Figure 7. Targeting MUC1-C with an ADC is effective against t-NEPC cells growing in vitro and as tumor xenografts.

(A) Cells were analyzed for the indicated transcripts by qRT-PCR. The results (mean ± SD of 4 determinations) are expressed as relative levels compared with that obtained for H660 cells (assigned a value of 1) (t test; n = 3). (B) Immunoblot analysis of chromatin from H660, WCM154, and WCM155 cells run at different times. (C) Cells were analyzed by flow cytometry with a control IgG and MAb-3D1. Shown are histograms and percentage of positive for MUC1-C expression (left). The bar plot depicts MFI fold-change (MAb-3D1/IgG). The results (mean ± SD of 3 determinations) are expressed as relative levels compared with that obtained for 3D1-negative control cells (assigned a value of 1) (right). (D) Cells treated with PBS or M1C ADC for 7 days were analyzed for cell viability. (E) Cells treated with 50 nM M1C ADC for 7 days were analyzed for tumorsphere formation (t test; n = 3). (F) Treatment schedule for NSG mice with 100 mm³ H660 tumors. (G) Tumor volumes (mean ± SD) on day 42 were 1,810.9 ± 467.0 mm³ in the PBS group and 47.5 ± 41.3 mm³ in the M1C ADC group (P value = 0.001). (H) Percentage change in volume from baseline shown as a waterfall plot. (I) Treatment schedule for NOD/SCID-γ mice with 100 mm³ WCM154 patient-derived xenograft (PDX) tumors. (J) Tumor volumes (mean ± SD) for 6 mice on day 44 were 1,152.6 ± 384.9 mm³ in the PBS control group and 28.4 ± 32.2 mm³ in the M1C ADC group (P value = 0.018). (K) Percentage change in volume for each WCM154 tumor from baseline shown as a waterfall plot. Scale bar, 100 μm. *P < 0.05, **P < 0.01, ***P < 0.001, and ****P < 0.0001.
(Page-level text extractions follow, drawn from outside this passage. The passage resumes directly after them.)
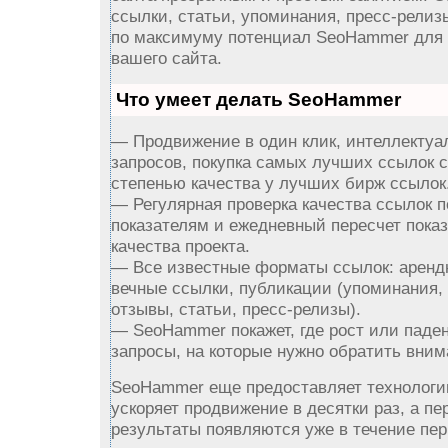
ссылки, статьи, упоминания, пресс-релиз
по максимуму потенциал SeoHammer для
вашего сайта.
Что умеет делать SeoHammer
— Продвижение в один клик, интеллектуа
запросов, покупка самых лучших ссылок 
степенью качества у лучших бирж ссылок
— Регулярная проверка качества ссылок п
показателям и ежедневный пересчет пока
качества проекта.
— Все известные форматы ссылок: аренд
вечные ссылки, публикации (упоминания,
отзывы, статьи, пресс-релизы).
— SeoHammer покажет, где рост или паден
запросы, на которые нужно обратить вним
SeoHammer еще предоставляет технолог
ускоряет продвижение в десятки раз, а пе
результаты появляются уже в течение пер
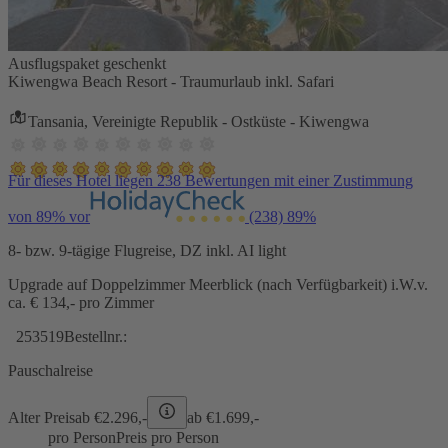
Ausflugspaket geschenkt
Kiwengwa Beach Resort - Traumurlaub inkl. Safari
Tansania, Vereinigte Republik - Ostküste - Kiwengwa
Für dieses Hotel liegen 238 Bewertungen mit einer Zustimmung
von 89% vor
(238)
89%
8- bzw. 9-tägige Flugreise, DZ inkl. AI light
Upgrade auf Doppelzimmer Meerblick (nach Verfügbarkeit) i.W.v.
ca. € 134,- pro Zimmer
253519
Bestellnr.:
Pauschalreise
Alter Preis
ab €
2.296,-
ab €
1.699,-
pro Person
Preis pro Person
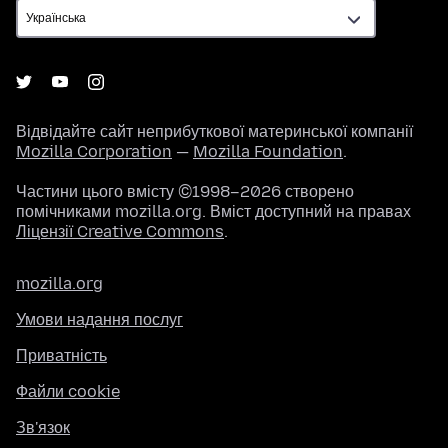
Відвідайте сайт неприбуткової материнської компанії
Mozilla Corporation
—
Mozilla Foundation
.
Частини цього вмісту ©1998–2026 створено
помічниками mozilla.org. Вміст доступний на правах
Ліцензії Creative Commons
.
mozilla.org
Умови надання послуг
Приватність
Файли cookie
Зв'язок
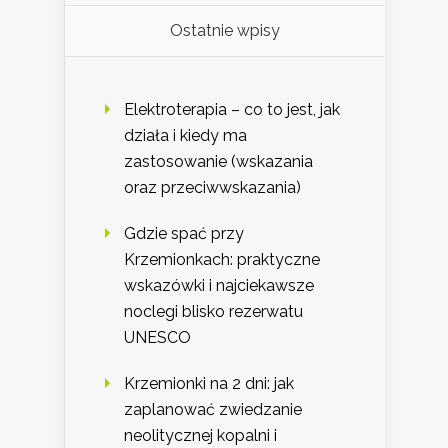
Ostatnie wpisy
Elektroterapia – co to jest, jak
działa i kiedy ma
zastosowanie (wskazania
oraz przeciwwskazania)
Gdzie spać przy
Krzemionkach: praktyczne
wskazówki i najciekawsze
noclegi blisko rezerwatu
UNESCO
Krzemionki na 2 dni: jak
zaplanować zwiedzanie
neolitycznej kopalni i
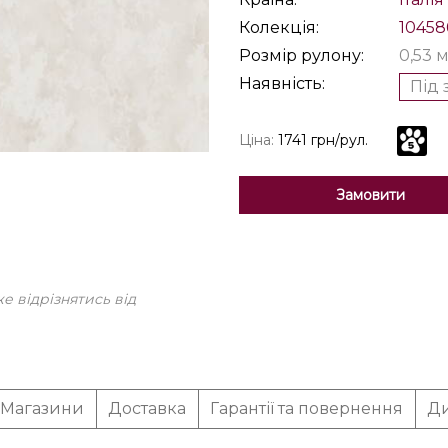
Колекція:
10458
Розмір рулону:
0,53 м
Наявність:
Під 
Ціна:
1741 грн/рул.
Замовити
 відрізнятись від
Магазини
Доставка
Гарантії та повернення
Ди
Figure 8. Analysis of scRNA-Seq data derived from treatment-resistant CRPCs and NEPCs identifies MUC1 associations with glycolysis, stemness, and NE differentiation.
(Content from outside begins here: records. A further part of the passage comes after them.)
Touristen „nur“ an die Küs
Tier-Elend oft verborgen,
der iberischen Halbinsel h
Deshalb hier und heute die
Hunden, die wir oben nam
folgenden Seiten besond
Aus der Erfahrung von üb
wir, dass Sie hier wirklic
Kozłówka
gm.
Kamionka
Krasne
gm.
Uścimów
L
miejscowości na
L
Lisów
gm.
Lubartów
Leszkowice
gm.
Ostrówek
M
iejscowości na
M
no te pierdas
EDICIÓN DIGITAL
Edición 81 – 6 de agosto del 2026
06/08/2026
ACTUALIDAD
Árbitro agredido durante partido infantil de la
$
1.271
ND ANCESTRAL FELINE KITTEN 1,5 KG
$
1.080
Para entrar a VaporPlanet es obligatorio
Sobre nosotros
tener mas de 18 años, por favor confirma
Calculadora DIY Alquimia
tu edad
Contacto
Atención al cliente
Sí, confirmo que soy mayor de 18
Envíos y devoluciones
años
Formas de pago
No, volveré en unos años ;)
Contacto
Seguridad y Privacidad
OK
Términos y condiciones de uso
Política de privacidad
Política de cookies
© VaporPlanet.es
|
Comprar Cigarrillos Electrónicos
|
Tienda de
(A) Uniform manifold approximation and projection (UMAP) of scRNA-Seq data from patient treatment-resistant CRPC/AR⁺, CRPC/AR^–, and NEPC cells. (B) AR and MUC1 expression by CRPC/AR⁺, CRPC/AR^–, and NEPC subtypes. Median expression per cluster is shown as a horizontal line. (C) UMAP of scRNA-Seq data from the indicated patient tumor samples (left). Overlap of MUC1, AR, and KLK3 normalized gene expression (right). (D) Heatmaps depicting CRPC/AR⁺, CRPC/AR^–, and NEPC cell expression of candidate genes associated with AR signaling, glycolysis, NEPC and CSC gene signatures. (E) Gene set enrichment was performed for CRPC/AR⁺, CRPC/AR^–, and NEPC cells using the HALLMARK GLYCOLYSIS gene signature. Each point represents the average score per tumor. Median gene signature scores per cluster are shown as horizontal lines. (F) UMAP showing the scores per cell using the HALLMARK_GLYCOLYSIS gene signature (left). Pearson’s correlation plots for CRPC/AR⁺, CRPC/AR^–, and NEPC cells using imputed gene expression of MUC1 and HALLMARK GLYCOLYSIS enrichment scores (right). (G) Depiction of MUC1-C dependence in treatment-resistant CRPC/NEPC. Selection of AR-positive LNCaP cells for ENZ resistance and AR-negative DU-145 cells for DTX resistance induces MUC1-C expression and dependence on MUC1-C for the drug-resistant phenotype. Consistent with MUC1-C suppression of AR (12), progression of ENZ- and DTX-resistant PC to t-NEPC is associated with increasing MUC1-C and decreasing AR levels. Progression of drug-resistant PC to t-NEPC is dependent on activation of the MUC1-C/MYC axis and thereby effectors of the glycolytic pathway that regulate ROS and ATP levels necessary for maintaining the CSC state and treatment resistance. In support of MUC1-C addiction, we demonstrate that an M1C ADC is highly effective against t-NEPC cell self-renewal and tumorigenicity.